I’m going to respond to one of the comments I received on my presentation. In doing so, I hope to think through my project a bit further and deal with problems I don’t want to deal with later in the semester.
Barbara asked a great question: “What will this tell us and why is it valuable?”
I’m not sure I’ll be able to answer this fully right now, but the question encouraged me to develop a more concise reason (and tweak my project to clear up its relevance). Usually when I decide on a topic, because it seems valuable to my personal academic work, I forget that I need to articulate its value to the field in general. Well, I guess I don’t really forget this, but sometimes it’s put on the backburner because of other concerns... Hence my need to work it out here.
Since I’m primarily using Kress (Kress and van Leeuwen, sometimes), it is important to note the publication dates of the three texts that I have references in my presentation. Reading Images, 1996; Multimodal Discourse, 2001; Literacy in the New Media Age, 2003. The comment that sparked my interest in this particular project was from Kress. He argues, “the affordances and the organisations of the screen are coming to (re)shape the organisation of the page. Contemporary pages are beginning to resemble, more and more, both the look and the deeper sense of contemporary screens” (2003 p. 6). When I read this, I thought to myself, “well that’s obvious; I can see that happening all over the place.” The question is, how can I really prove that it happens (at least in a certain situation) beyond mere assumption?
After finishing Literacy in the New Media Age, I felt that while Kress’ theoretical suggestions were fascinating, his examples left me wanting more. The earlier texts (with van Leeuwen) do set up a framework for performing the sort of analysis I plan on doing, but that earlier framework/visual grammar seems a bit brushed aside in Literacy in the New Media Age. I don’t know if he had textual length constraints or that simply Kress assumed the reader would be familiar with the earlier texts. Anyway, LitNMA sets up some really heavy theory without the kind of examples I had hoped would accompany those theories.

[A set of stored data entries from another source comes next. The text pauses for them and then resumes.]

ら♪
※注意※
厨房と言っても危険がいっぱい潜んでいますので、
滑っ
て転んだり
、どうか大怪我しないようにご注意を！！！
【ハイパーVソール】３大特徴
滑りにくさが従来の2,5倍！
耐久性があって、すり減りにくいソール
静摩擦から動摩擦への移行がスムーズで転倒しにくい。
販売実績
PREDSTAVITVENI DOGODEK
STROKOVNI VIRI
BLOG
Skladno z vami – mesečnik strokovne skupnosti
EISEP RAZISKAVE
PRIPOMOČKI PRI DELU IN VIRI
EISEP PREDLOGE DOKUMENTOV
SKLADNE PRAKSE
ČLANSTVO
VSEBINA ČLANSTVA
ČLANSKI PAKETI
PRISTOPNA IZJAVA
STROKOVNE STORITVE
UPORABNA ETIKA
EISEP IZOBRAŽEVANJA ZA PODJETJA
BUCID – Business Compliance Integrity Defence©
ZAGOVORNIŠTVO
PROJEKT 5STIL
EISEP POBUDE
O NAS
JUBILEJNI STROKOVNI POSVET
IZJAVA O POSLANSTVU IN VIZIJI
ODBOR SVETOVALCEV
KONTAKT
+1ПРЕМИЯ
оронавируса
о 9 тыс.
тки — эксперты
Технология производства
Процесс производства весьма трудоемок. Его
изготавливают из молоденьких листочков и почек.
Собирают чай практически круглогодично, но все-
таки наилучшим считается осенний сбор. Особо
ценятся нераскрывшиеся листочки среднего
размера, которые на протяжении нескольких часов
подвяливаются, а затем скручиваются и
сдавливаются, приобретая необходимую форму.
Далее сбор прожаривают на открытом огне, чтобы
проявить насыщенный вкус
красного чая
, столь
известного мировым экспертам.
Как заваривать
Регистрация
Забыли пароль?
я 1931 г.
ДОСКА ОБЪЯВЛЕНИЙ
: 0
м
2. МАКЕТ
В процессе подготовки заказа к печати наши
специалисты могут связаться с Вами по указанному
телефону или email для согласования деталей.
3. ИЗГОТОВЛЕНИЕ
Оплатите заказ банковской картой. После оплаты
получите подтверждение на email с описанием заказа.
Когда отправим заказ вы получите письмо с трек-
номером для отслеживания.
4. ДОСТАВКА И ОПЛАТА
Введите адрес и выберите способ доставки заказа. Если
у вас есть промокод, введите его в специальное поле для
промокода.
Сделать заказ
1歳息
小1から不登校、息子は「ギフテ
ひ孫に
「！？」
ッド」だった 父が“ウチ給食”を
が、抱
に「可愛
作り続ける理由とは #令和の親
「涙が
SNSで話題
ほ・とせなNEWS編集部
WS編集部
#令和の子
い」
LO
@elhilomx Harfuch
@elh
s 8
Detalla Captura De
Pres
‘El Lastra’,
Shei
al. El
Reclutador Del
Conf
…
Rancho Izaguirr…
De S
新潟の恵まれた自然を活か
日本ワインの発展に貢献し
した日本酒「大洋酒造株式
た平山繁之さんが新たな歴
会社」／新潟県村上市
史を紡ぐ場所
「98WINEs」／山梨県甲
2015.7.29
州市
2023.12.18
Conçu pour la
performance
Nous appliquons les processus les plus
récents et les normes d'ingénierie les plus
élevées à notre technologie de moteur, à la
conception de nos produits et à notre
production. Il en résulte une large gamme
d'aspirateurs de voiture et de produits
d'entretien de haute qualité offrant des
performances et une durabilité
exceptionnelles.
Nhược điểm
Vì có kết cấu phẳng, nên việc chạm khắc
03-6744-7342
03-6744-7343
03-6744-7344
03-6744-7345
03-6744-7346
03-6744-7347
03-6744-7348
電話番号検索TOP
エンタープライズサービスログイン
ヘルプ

In the final chapter (“Some items for an agenda of further thinking”), Kress posits that “the major task is to imagine the characteristics of a theory which can account for the processes of making meaning in the environments of multimodal representation in multimediated communication, of cultural plurality and of social and economic instability” (2003 p. 168). He then briefly discusses design. I really hoped he would theorize about design’s importance much more than he actually did in LitNMA. I’m glad we read the C&C issue on Kress, because he talks more deeply about design there than in the 2003 text. Anyway, while he and van Leeuwen cover design as a part of a multimodal analysis, it is in a text that is seven+ years old with a framework that needs updated examples/research. Because, as Kress notes, we live in an unstable world that is constantly in flux, I think my project might be able to address his theories as they relate to present ways of making meaning.
What I want to do is look at design in relation to Kress’ argument about the screen influencing the page. While I think it’s an obvious relationship, I want to move beyond mere assumption and actually find out if this is the case. Any thoughts?